A device may internally support tagged commands by truly running some requests in parallel, such as by accessing an internal cache, by having multiple different components that each can handle a single request, or by providing its own internal queueing that works with more knowledge of the device internals than are available to the request layer. As the level of parallelism and the sophistication of the internal scheduling increases, the need for Linux to provide optimal scheduling for the request stream decreases. There will always be a need for some scheduling within Linux, to implement concepts such as control groups that the device hardware cannot know about, but when the device can do much of the scheduling itself, it makes sense for Linux to take a more hands-off approach. This is part of the motivation for the multi-queue side of the request layer.

Multiple queue and multiple CPUs

Another motivation for multi-queue support is that, as we get more and more processing cores in our systems, the locking overhead required to place requests from all cores into a single queue increases. The plugging infrastructure can help to some extent, but not as much as we would like. If we allocate a large number of queues: one per NUMA node or even one per CPU, then the locking overhead for putting a request onto the queue is substantially reduced. If the hardware allows multiple requests to be submitted in parallel from different CPUs, this is a clear net win. If the hardware only supports a single submission at a time, the multiple per-CPU queues still need to be merged. If they are merged in larger batches than the plugging functionality creates, this is again a net win. When there is no increase in batch size, careful coding should be able to ensure that, at least, there is no net loss.

As noted earlier, the cfq scheduler already contains multiple queues internally. These serve quite a different purpose than the queues provided by multi-queue. They associate requests with processes and priority levels whereas the multi-queue queues are tied to the details of the hardware. The multi-queue request layer maintains two groups of hardware-related queues: the software staging queues and the hardware dispatch queues.

Software staging queues (struct blk_mq_ctx) are allocated based on the CPU hardware, one per CPU or one per NUMA node. Requests are added to these queues, controlled by a spinlock that should mostly be uncontended, whenever the block I/O plug is unplugged (blk_mq_flush_plug_list()). These queues may optionally be managed by a separate multi-queue scheduler, of which there are three: bfq, kyber, and mq-deadline.
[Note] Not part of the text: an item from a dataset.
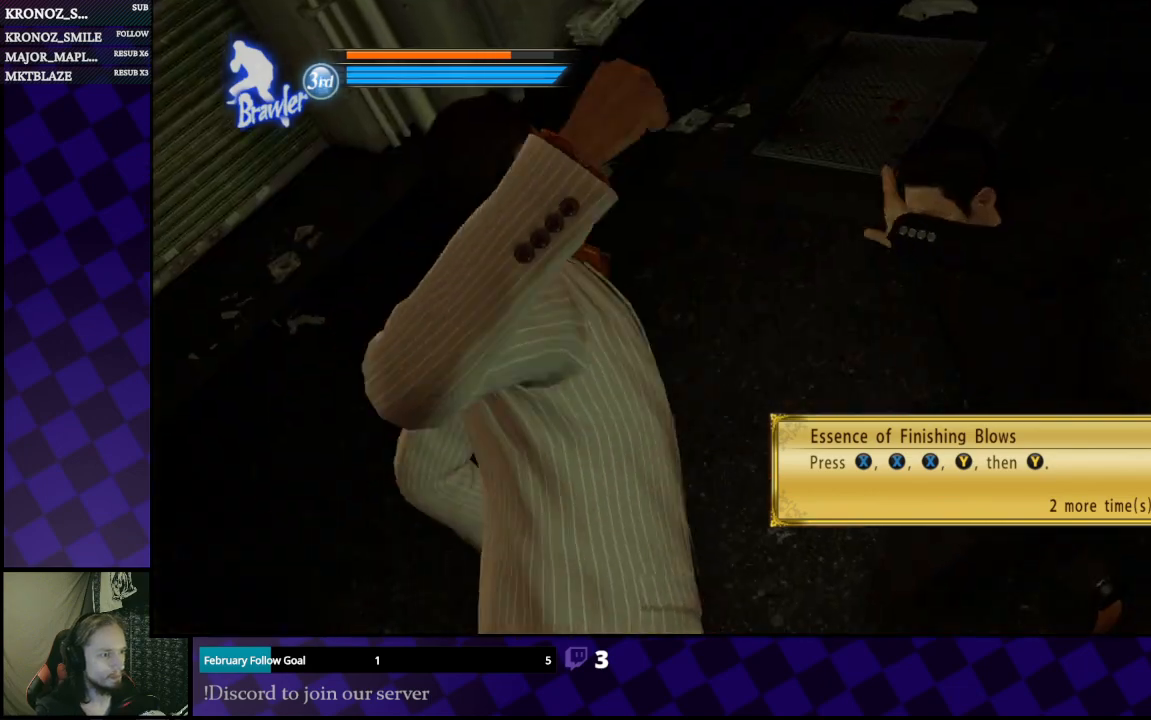
{"buttons": [], "left_stick": "center", "right_stick": "center", "events": []}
The hardware dispatch queues are allocated based on the target hardware, so there may be just one, or there may be as many as 2048 (or however many interrupt source the platform supports). Though the request layer does allocate a data structure (struct blk_mq_hw_ctx) for each hardware queue (or "hardware context"), and tracks the mapping from CPU to queue, the queue itself is the responsibility of the underlying driver. The request layer will, from time to time, pass requests together with a hardware context to the underlying driver. What happens next is up to the driver, but the expectation is that the driver will get the request to the hardware as quickly as possible, generally passing requests on in the order that they are received.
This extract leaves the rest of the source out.